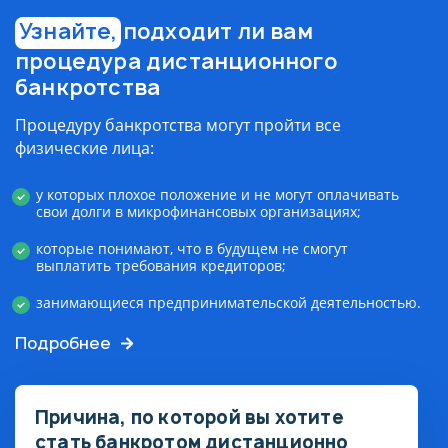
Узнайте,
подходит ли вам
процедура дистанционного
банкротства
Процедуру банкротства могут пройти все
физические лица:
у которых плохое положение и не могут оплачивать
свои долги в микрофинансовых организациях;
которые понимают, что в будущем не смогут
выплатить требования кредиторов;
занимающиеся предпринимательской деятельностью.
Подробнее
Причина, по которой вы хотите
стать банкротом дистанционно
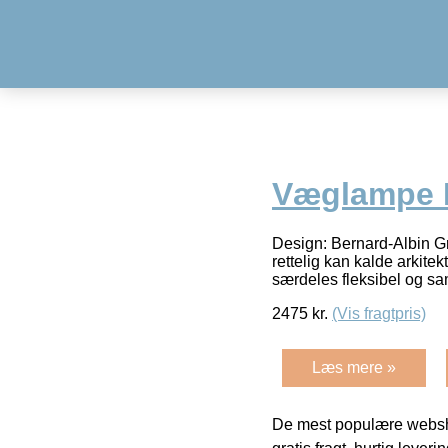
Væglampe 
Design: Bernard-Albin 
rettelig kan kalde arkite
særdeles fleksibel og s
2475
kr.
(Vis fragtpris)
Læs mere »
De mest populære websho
▬▬▬
## Task goal
Your answer should be a single number, the count of lines in the listing that contain "банкротства".

## Your response
2